Shropshire Star

Shropshire Star comment: Shadow of Iraq is still with us

Fifteen years ago this week saw the start of the Gulf War which ended in a military victory but has left a legacy of mistrust.

Published
Smoke billows from explosions during the heavy bombardment of Baghdad

Saddam Hussein, said President Bush and Tony Blair, was a danger as he had weapons of mass destruction.

That was the reason given for the invasion of Iraq. Nobody said at the time the purpose was that of regime change – illegal under international law.

There were no weapons of mass destruction, but there was regime change. The public had been sold a pup.

This did not matter much for President Bush, because Americans traumatised by 9/11 did not care about such niceties, but here in Britain Tony Blair was denounced for misleading the public.

The only people who lost their jobs were members of the media who tried to find the truth.

Tony Blair had carried the House of Commons with him with all his very considerable persuasive force.
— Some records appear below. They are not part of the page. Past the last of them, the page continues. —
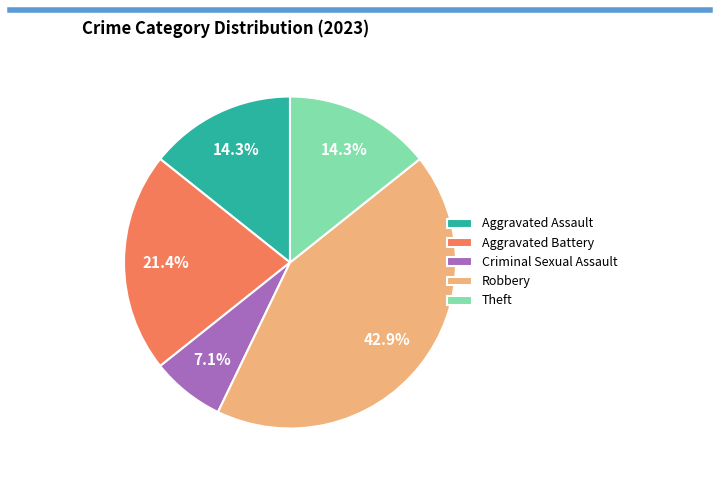

Do Theft and Aggravated Assault together represent more than half of the pie?

No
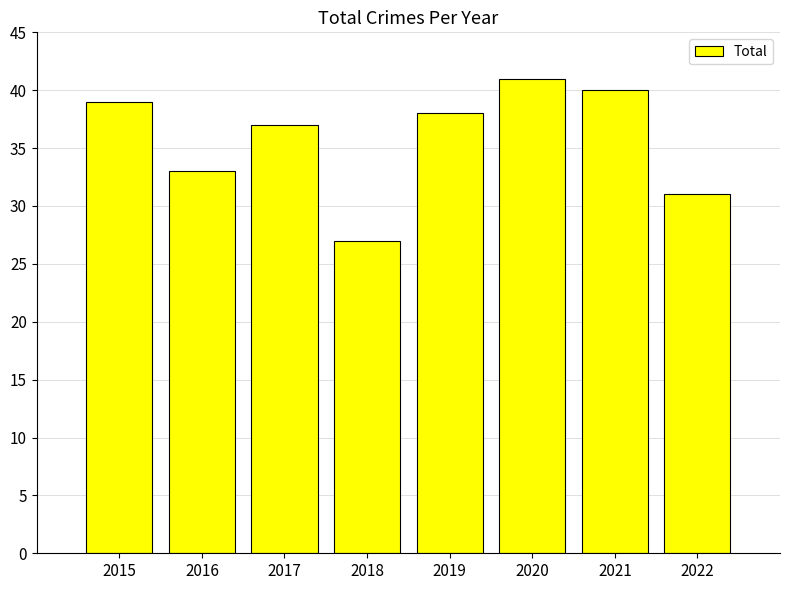

Count the number of data series in this chart.

1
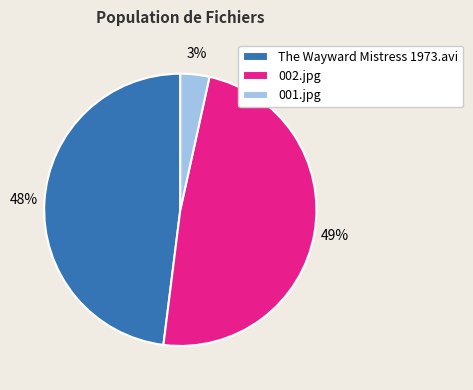

What is the largest slice in the pie chart?

002.jpg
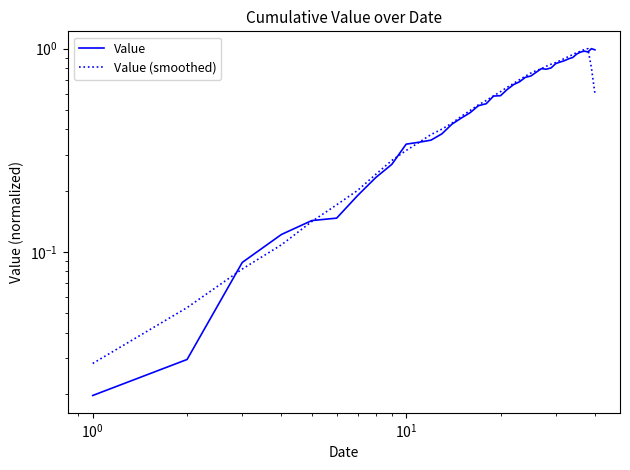

After their last crossing, which series has the higher values: Value or Value (smoothed)?

Value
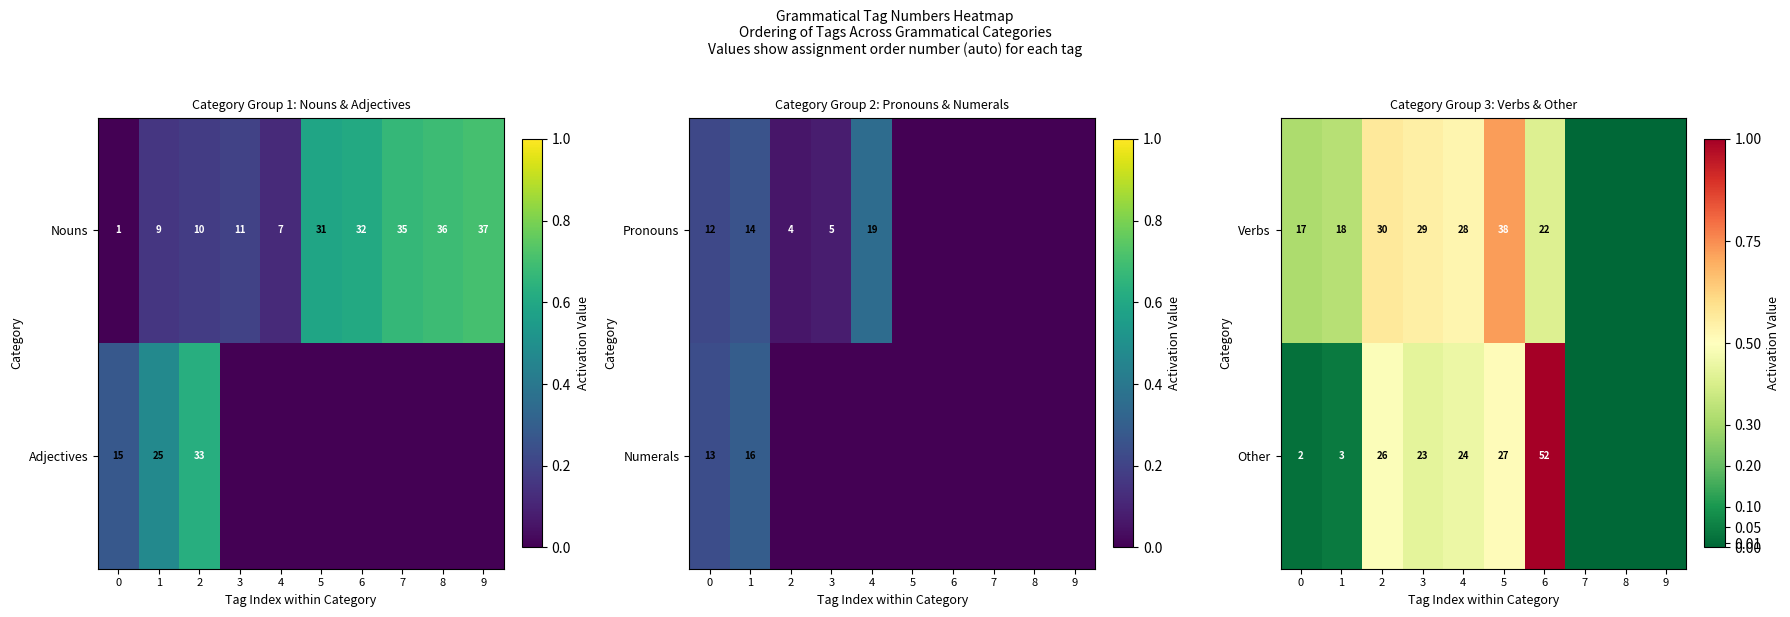

Is the value of Other at 6 greater than the value of Verbs at 6?

Yes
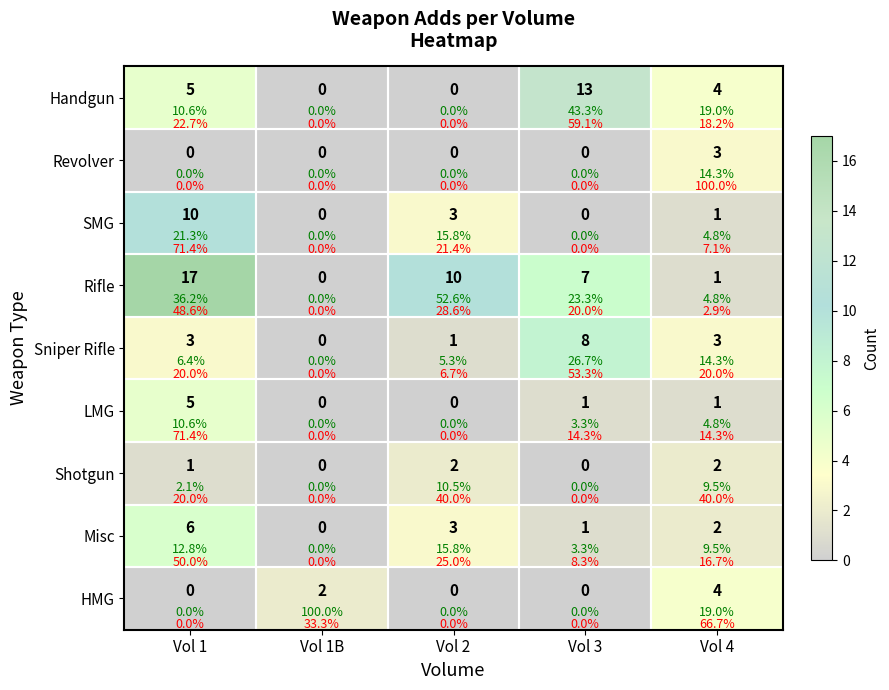

At Vol 1, list the series in order from largest to smallest.

Rifle, SMG, Misc, Handgun, LMG, Sniper Rifle, Shotgun, Revolver, HMG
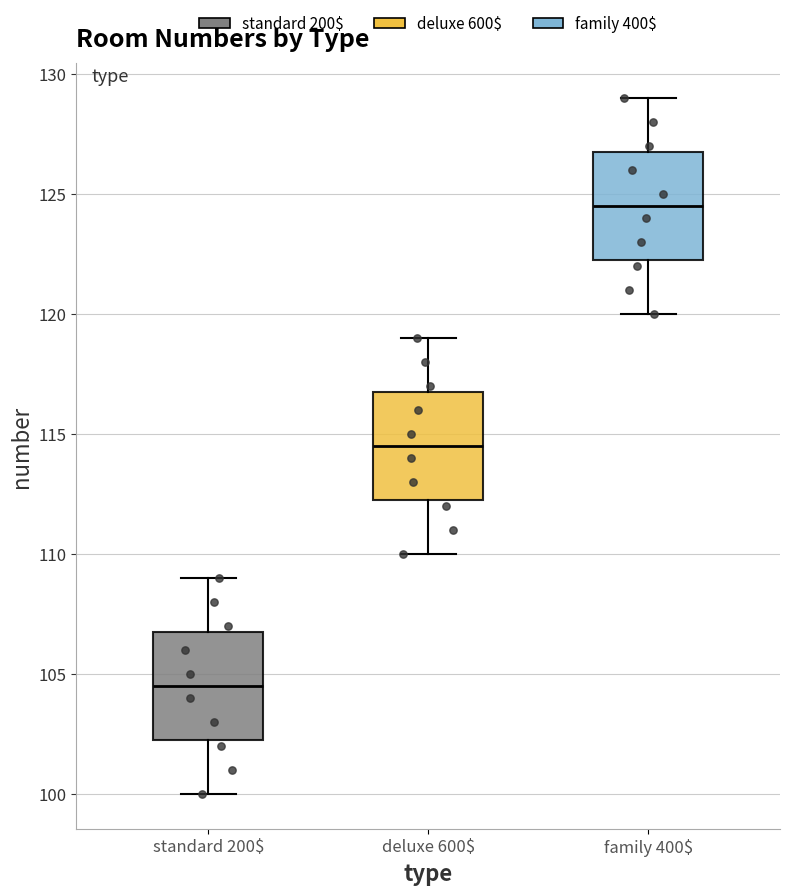

Which box's median line is the highest?

family 400$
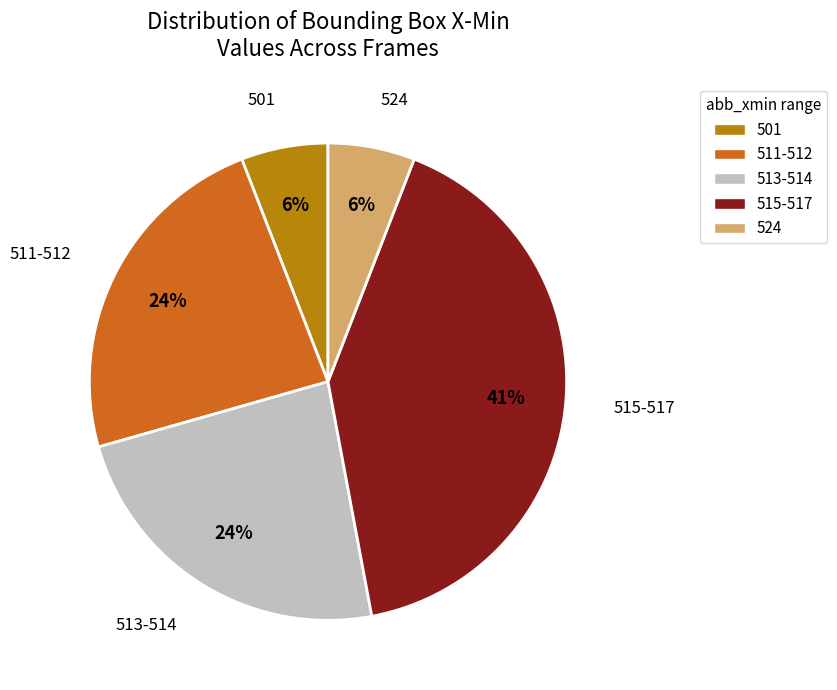

To the nearest percent, what is the difference between the largest and smallest slice percentages?

35%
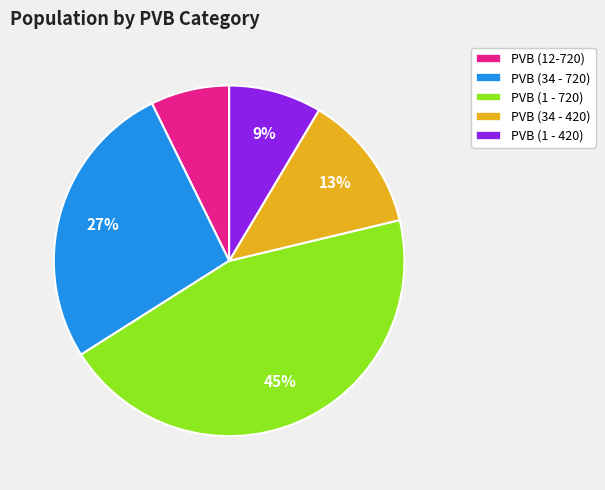

To the nearest percent, what percentage of the pie is PVB (34 - 420)?

13%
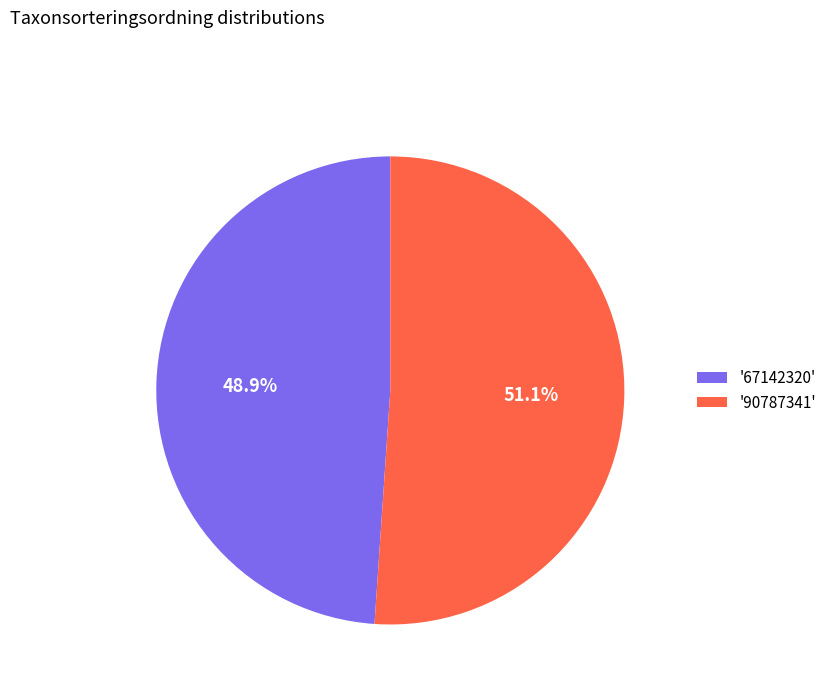

To the nearest percent, what is the difference between the largest and smallest slice percentages?

2%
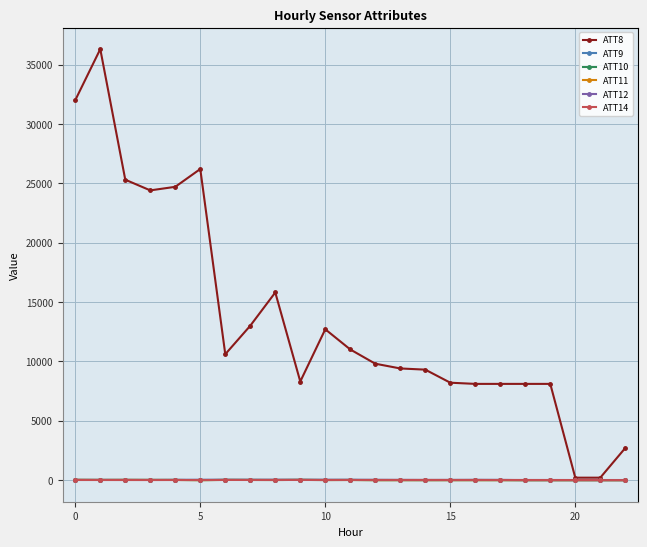

True or false: ATT9 has more than 0 interior local peaks.

True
Since then, he has argued that getting rid of Saddam Hussein, a brutal dictator, was a good thing which gave the Iraqis their freedom.

The Iraq war cost the lives of many British troops, both immediately and in the messy aftermath.

However, for the Iraqis, it led to hundreds of thousands being displaced and tens of thousands being killed. It continues to be a battleground.

As a unified country it has been destroyed, and with so many competing interests and turf wars stability is a long way off, despite the campaign to crush the Islamic State terror machine.

MPs and the public resolved: ‘we won’t get fooled again’.

MPs have been cautious about Syria. But we should not forget that David Cameron sponsored regime change in Libya, the consequences of which have perhaps been underestimated, because it seems to have been the tipping point for Russia, which determined that it had had enough of Western duplicity and manipulation of United Nations resolutions.

Which brings us to the streets of Salisbury. Jeremy Corbyn has been much criticised for his response, calling for indisputable proof that Russia is responsible. He has invoked the intelligence mistakes of the past as a reason for care in attributing blame.

This is the shadow cast by Iraq.

A former Russian spy fighting for his life in hospital and a nerve agent with the dabs of Russia all over it have provided all the proof that the Government has needed.

When in difficulty, one of Tony Blair’s favourite gambits was to say we need to “move on”.

We have tried to move on after the Iraq war, but the mess keeps catching up with us.